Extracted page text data
╭──

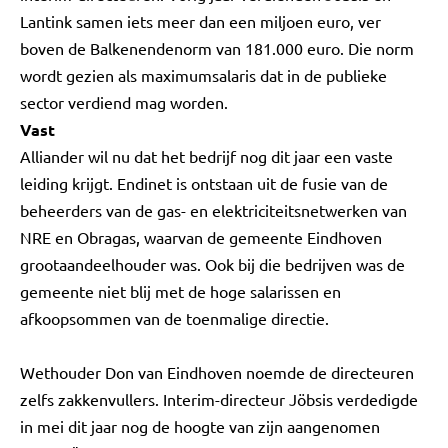
Lantink samen iets meer dan een miljoen euro, ver
boven de Balkenendenorm van 181.000 euro. Die norm
wordt gezien als maximumsalaris dat in de publieke
sector verdiend mag worden.
Vast
Alliander wil nu dat het bedrijf nog dit jaar een vaste
leiding krijgt. Endinet is ontstaan uit de fusie van de
beheerders van de gas- en elektriciteitsnetwerken van
NRE en Obragas, waarvan de gemeente Eindhoven
grootaandeelhouder was. Ook bij die bedrijven was de
gemeente niet blij met de hoge salarissen en
afkoopsommen van de toenmalige directie.
Wethouder Don van Eindhoven noemde de directeuren
zelfs zakkenvullers. Interim-directeur Jöbsis verdedigde
in mei dit jaar nog de hoogte van zijn aangenomen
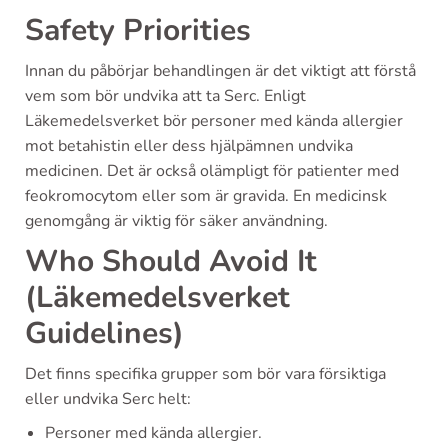
Safety Priorities
Innan du påbörjar behandlingen är det viktigt att förstå
vem som bör undvika att ta Serc. Enligt
Läkemedelsverket bör personer med kända allergier
mot betahistin eller dess hjälpämnen undvika
medicinen. Det är också olämpligt för patienter med
feokromocytom eller som är gravida. En medicinsk
genomgång är viktig för säker användning.
Who Should Avoid It
(Läkemedelsverket
Guidelines)
Det finns specifika grupper som bör vara försiktiga
eller undvika Serc helt:
Personer med kända allergier.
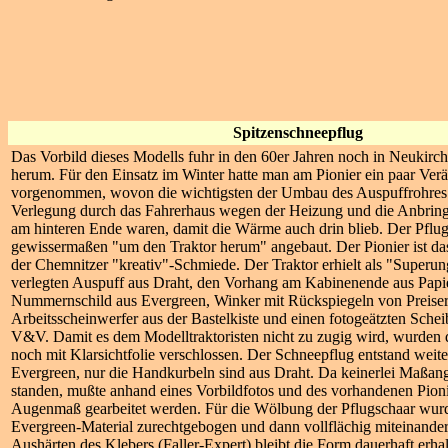
Spitzenschneepflug
Das Vorbild dieses Modells fuhr in den 60er Jahren noch in Neukirc
herum. Für den Einsatz im Winter hatte man am Pionier ein paar Ve
vorgenommen, wovon die wichtigsten der Umbau des Auspuffrohres 
Verlegung durch das Fahrerhaus wegen der Heizung und die Anbrin
am hinteren Ende waren, damit die Wärme auch drin blieb. Der Pflu
gewissermaßen "um den Traktor herum" angebaut. Der Pionier ist da
der Chemnitzer "kreativ"-Schmiede. Der Traktor erhielt als "Superun
verlegten Auspuff aus Draht, den Vorhang am Kabinenende aus Papier
Nummernschild aus Evergreen, Winker mit Rückspiegeln von Preiser
Arbeitsscheinwerfer aus der Bastelkiste und einen fotogeätzten Sche
V&V. Damit es dem Modelltraktoristen nicht zu zugig wird, wurden 
noch mit Klarsichtfolie verschlossen. Der Schneepflug entstand weit
Evergreen, nur die Handkurbeln sind aus Draht. Da keinerlei Maßa
standen, mußte anhand eines Vorbildfotos und des vorhandenen Pion
Augenmaß gearbeitet werden. Für die Wölbung der Pflugschaar wur
Evergreen-Material zurechtgebogen und dann vollflächig miteinander
Aushärten des Klebers (Faller-Expert) bleibt die Form dauerhaft erhal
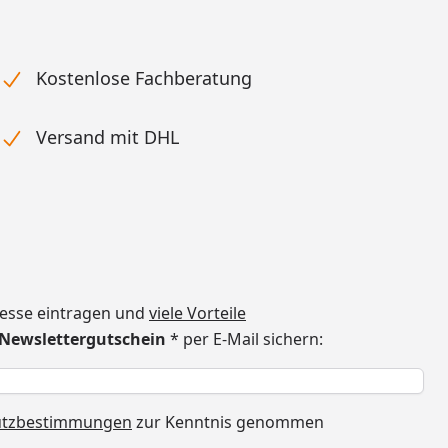
Kostenlose Fachberatung
Versand mit DHL
dresse eintragen und
viele Vorteile
€ Newslettergutschein
* per E-Mail sichern:
h
utzbestimmungen
zur Kenntnis genommen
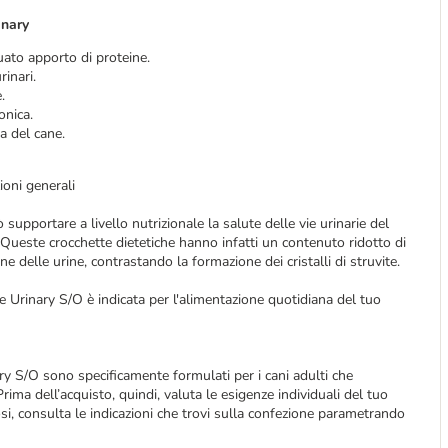
inary
uato apporto di proteine.
inari.
.
onica.
a del cane.
ioni generali
upportare a livello nutrizionale la salute delle vie urinarie del
e. Queste crocchette dietetiche hanno infatti un contenuto ridotto di
ne delle urine, contrastando la formazione dei cristalli di struvite.
e Urinary S/O è indicata per l'alimentazione quotidiana del tuo
ry S/O sono specificamente formulati per i cani adulti che
Prima dell’acquisto, quindi, valuta le esigenze individuali del tuo
osi, consulta le indicazioni che trovi sulla confezione parametrando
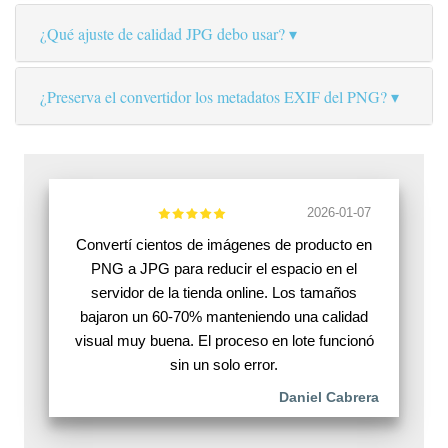
¿Qué ajuste de calidad JPG debo usar?
¿Preserva el convertidor los metadatos EXIF del PNG?
2026-01-07
Convertí cientos de imágenes de producto en
PNG a JPG para reducir el espacio en el
servidor de la tienda online. Los tamaños
bajaron un 60-70% manteniendo una calidad
visual muy buena. El proceso en lote funcionó
sin un solo error.
Daniel Cabrera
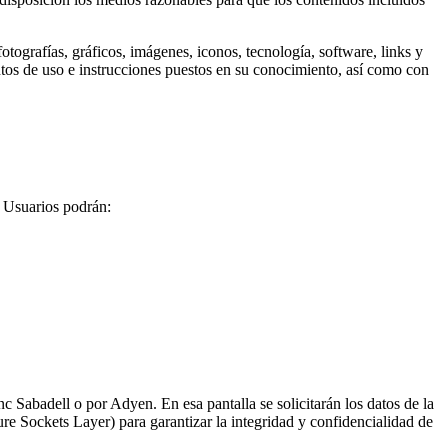
fotografías, gráficos, imágenes, iconos, tecnología, software, links y
tos de uso e instrucciones puestos en su conocimiento, así como con
s Usuarios podrán:
c Sabadell o por Adyen. En esa pantalla se solicitarán los datos de la
re Sockets Layer) para garantizar la integridad y confidencialidad de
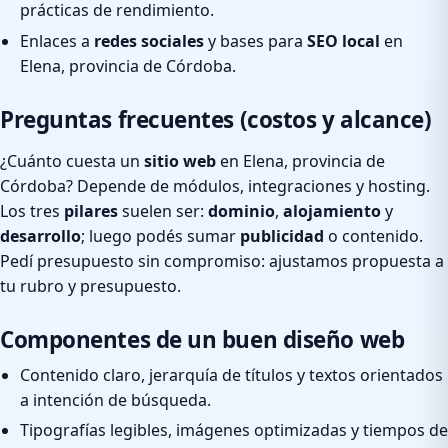
prácticas de rendimiento.
Enlaces a
redes sociales
y bases para
SEO local
en
Elena, provincia de Córdoba.
Preguntas frecuentes (costos y alcance)
¿Cuánto cuesta un
sitio web
en Elena, provincia de
Córdoba? Depende de módulos, integraciones y hosting.
Los tres
pilares
suelen ser:
dominio
,
alojamiento
y
desarrollo
; luego podés sumar
publicidad
o contenido.
Pedí presupuesto sin compromiso: ajustamos propuesta a
tu rubro y presupuesto.
Componentes de un buen diseño web
Contenido claro, jerarquía de títulos y textos orientados
a intención de búsqueda.
Tipografías legibles, imágenes optimizadas y tiempos de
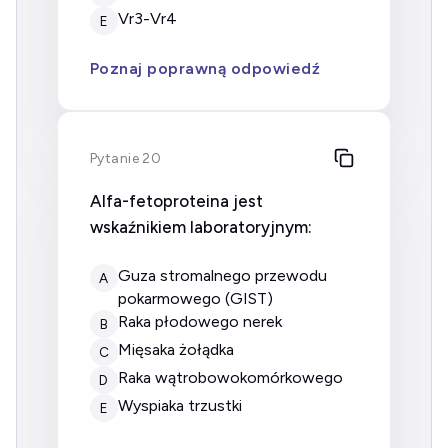
Vr3-Vr4
E
Poznaj poprawną odpowiedź
Pytanie 20
Alfa-fetoproteina jest
wskaźnikiem laboratoryjnym:
guza stromalnego przewodu
A
pokarmowego (GIST)
raka płodowego nerek
B
mięsaka żołądka
C
raka wątrobowokomórkowego
D
wyspiaka trzustki
E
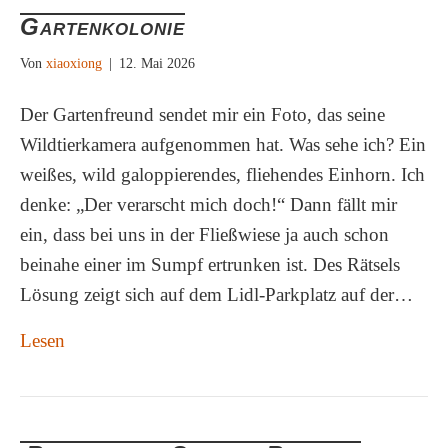
Gartenkolonie
Von
xiaoxiong
|
12. Mai 2026
Der Gartenfreund sendet mir ein Foto, das seine
Wildtierkamera aufgenommen hat. Was sehe ich? Ein
weißes, wild galoppierendes, fliehendes Einhorn. Ich
denke: „Der verarscht mich doch!“ Dann fällt mir
ein, dass bei uns in der Fließwiese ja auch schon
beinahe einer im Sumpf ertrunken ist. Des Rätsels
Lösung zeigt sich auf dem Lidl-Parkplatz auf der…
Lesen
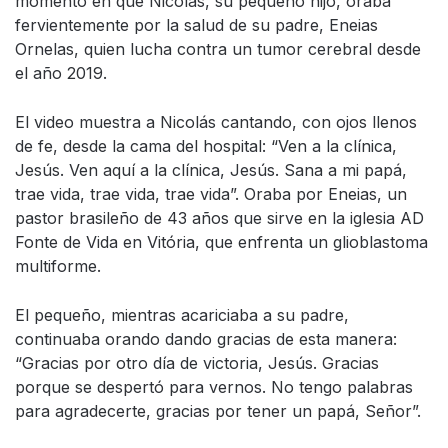
momento en que Nicolás, su pequeño hijo, oraba
fervientemente por la salud de su padre, Eneias
Ornelas, quien lucha contra un tumor cerebral desde
el año 2019.
El video muestra a Nicolás cantando, con ojos llenos
de fe, desde la cama del hospital: “Ven a la clínica,
Jesús. Ven aquí a la clínica, Jesús. Sana a mi papá,
trae vida, trae vida, trae vida”. Oraba por Eneias, un
pastor brasileño de 43 años que sirve en la iglesia AD
Fonte de Vida en Vitória, que enfrenta un glioblastoma
multiforme.
El pequeño, mientras acariciaba a su padre,
continuaba orando dando gracias de esta manera:
“Gracias por otro día de victoria, Jesús. Gracias
porque se despertó para vernos. No tengo palabras
para agradecerte, gracias por tener un papá, Señor”.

╰──

• Activity:
What you return must match the lines above from the one with "raka wątrobowokomórkowego" through the one with "Jesús. Ven aquí" exactly, with both ends included and the pictures excluded.

• Solution for this exercise:
raka wątrobowokomórkowego
D
wyspiaka trzustki
E
Gartenkolonie
Von
xiaoxiong
|
12. Mai 2026
Der Gartenfreund sendet mir ein Foto, das seine
Wildtierkamera aufgenommen hat. Was sehe ich? Ein
weißes, wild galoppierendes, fliehendes Einhorn. Ich
denke: „Der verarscht mich doch!“ Dann fällt mir
ein, dass bei uns in der Fließwiese ja auch schon
beinahe einer im Sumpf ertrunken ist. Des Rätsels
Lösung zeigt sich auf dem Lidl-Parkplatz auf der…
Lesen
momento en que Nicolás, su pequeño hijo, oraba
fervientemente por la salud de su padre, Eneias
Ornelas, quien lucha contra un tumor cerebral desde
el año 2019.
El video muestra a Nicolás cantando, con ojos llenos
de fe, desde la cama del hospital: “Ven a la clínica,
Jesús. Ven aquí a la clínica, Jesús. Sana a mi papá,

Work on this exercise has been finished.